Cernunnos digrignò i denti e ringhiò, mentre il suo avversario iniziava a piegare il proprio corpo, "Anaconda gotch", esclamò allora il generale dei Mari, avvinghiandosi intorno al nemico e stringendolo fra le proprie spire.
Cernunnos urlò, la presa del nemico era incredibilmente potente, ma nemmeno Reptile riuscì a finire il nemico con facilità, poiché la resistenza e la forza del Tree Monk erano tali da farlo correre come un folle, gettandosi di schiena contro il suolo, o contro qualche tronco d’albero, per cercare di liberarsi del suo avversario.
"Questo scontro non è fra uomini", balbettò sorpreso Kano, "No, amico mio, è fra due credi, chi ha fede solo nelle bestie e chi anche negli uomini, questi due credi sono li, avvinghiati in una stretta mortale", concordò Real della Lira, che insieme al parigrado non si era spostato di un passo, forse per aiutare il comune alleato, forse per paura e stupore.
All’improvviso un possente ruggito quietò i pensieri dei due santi d’argento, Cernunnos lo aveva emesso, prima di saltare, quasi al di sopra degli alberi con un poderoso slancio. Il Tree Monk ed il Mariner, ricaddero rovinosamente a terra, schiantando ambedue le loro schiene al suolo, dove si creò una grande buca.
L’onda d’urto distrusse alcuni alberi, ma alla fine, i cosmi dei due avversari si spensero ed i santi d’Atene decisero di andare a vedere cosa era successo all’oracolo di Nettuno.
Grande fu lo stupore sui loro occhi nel vedere che entrambi erano a terra, sanguinanti e con le vestigia danneggiate in più punti, "Non deve essere stato un semplice salto", rifletté il santo della Lira, "No, probabilmente avranno combinato i loro cosmi in un’unica esplosione di rabbia ed energia, che li avrebbe fatti perdere nelle stelle, se solo non avessero speso tutta la loro forza in quella presa", ipotizzò il cavaliere del Pavone.
"Guarda, amico mio", esclamò poi Real, indicando la mano di Reptile, che si muoveva, ed il corpo del generale dei Mari, scosso dal suo respiro.
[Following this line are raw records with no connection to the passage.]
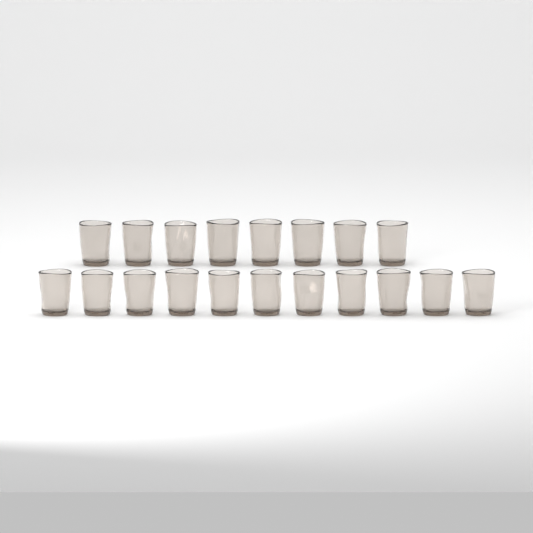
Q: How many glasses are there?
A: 19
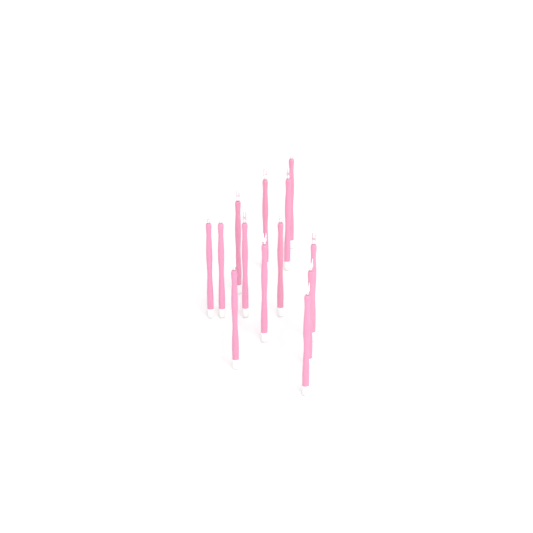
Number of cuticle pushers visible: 13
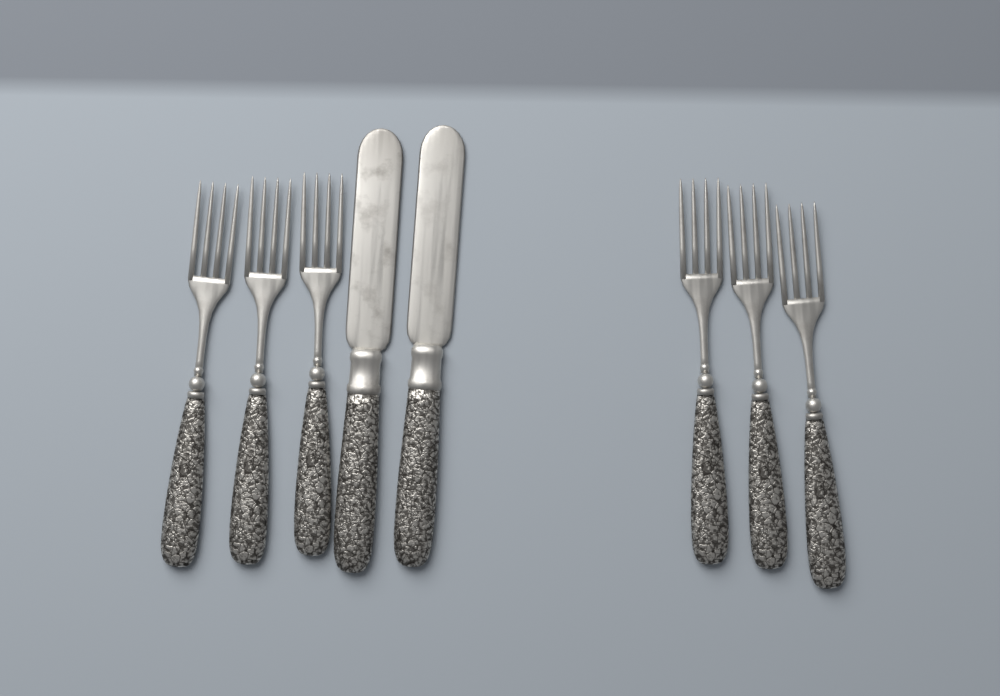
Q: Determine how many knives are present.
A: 2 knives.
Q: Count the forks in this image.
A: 6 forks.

"Presto soccorriamolo", esordì Kano, gettandosi insieme al parigrado in quella fosse, da cui portarono fuori il corpo del custode della Colonna Antartica.
"Cernunnos è?", balbettò Reptile con un filo di voce, "Si, temo proprio di si, generale", gli rispose semplicemente il cavaliere della Lira, osservando la grande chiazza di sangue che si espandeva dal corpo del loro avversario.
Subito, ogni tipo di animale apparve dall’ombra, per andare a porgere l’estremo saluto a Cernunnos del Melo, signore degli Animali, che per il suo triste destino aveva abbandonato quasi completamente il mondo degli uomini.